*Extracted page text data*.
::::::::::

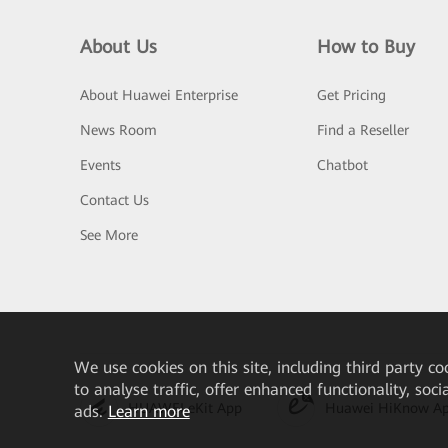
About Us
How to Buy
About Huawei Enterprise
Get Pricing
News Room
Find a Reseller
Events
Chatbot
Contact Us
See More
We
use cookies on this site, including third party co
to analyse traffic, offer enhanced functionality, soc
HUAWEI eKit App
Huawei HiKnow A
ads.
Learn more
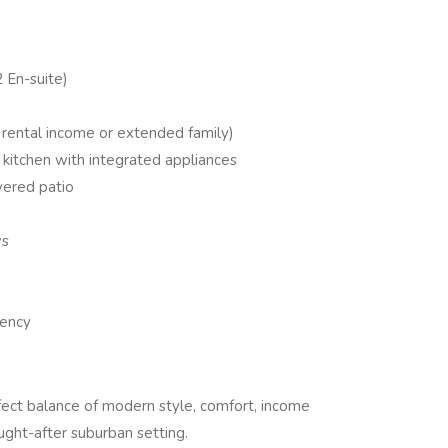
 En-suite)
r rental income or extended family)
kitchen with integrated appliances
vered patio
ws
iency
fect balance of modern style, comfort, income
ought-after suburban setting.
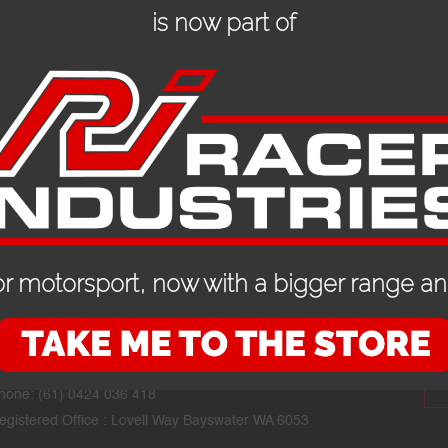
is now part of
r motorsport, now with a bigger range and
CONTACT DETAILS
STAY
mail:
mike@performanceracegear.com.au
hone: (61) 0424 036 418
egistered Office : Lovell Way Bayswater WA 6053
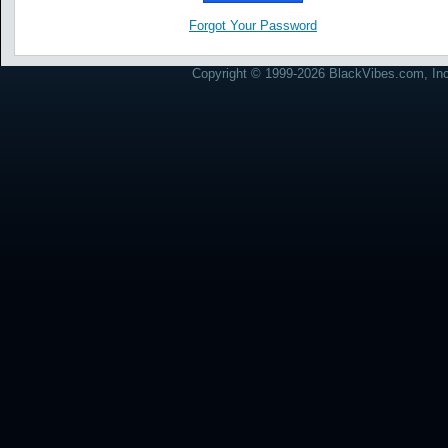
Forgot Your Password
Copyright © 1999-2026 BlackVibes.com, Inc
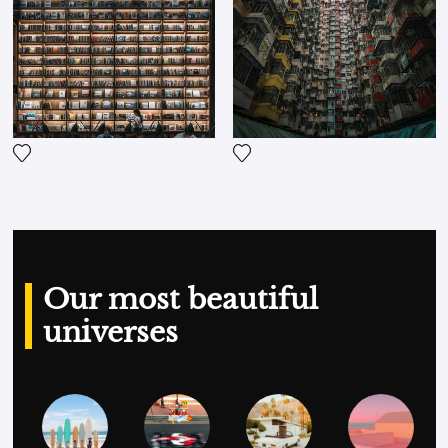
composite images and, unusually, showing the
post-production work he does in Photoshop
Lightroom publicly.
Add the photograph to my wishlist
Add the photograph to my wi
Our most beautiful
universes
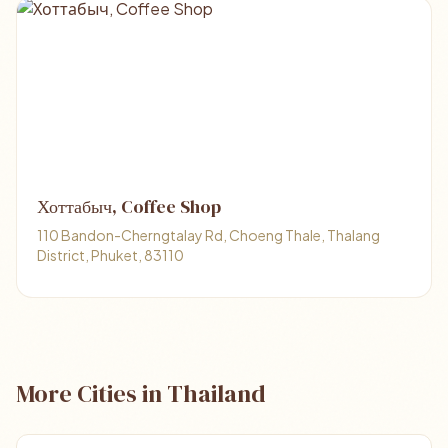
Хоттабыч, Coffee Shop
110 Bandon-Cherngtalay Rd, Choeng Thale, Thalang
District, Phuket, 83110
More Cities in Thailand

::::::::::

*EXERCISE*.
Find the lines in the entries above where "photograph" occurs, and copy each of them.

*YOUR SOLUTION*.
Add the photograph to my wishlist
Add the photograph to my wi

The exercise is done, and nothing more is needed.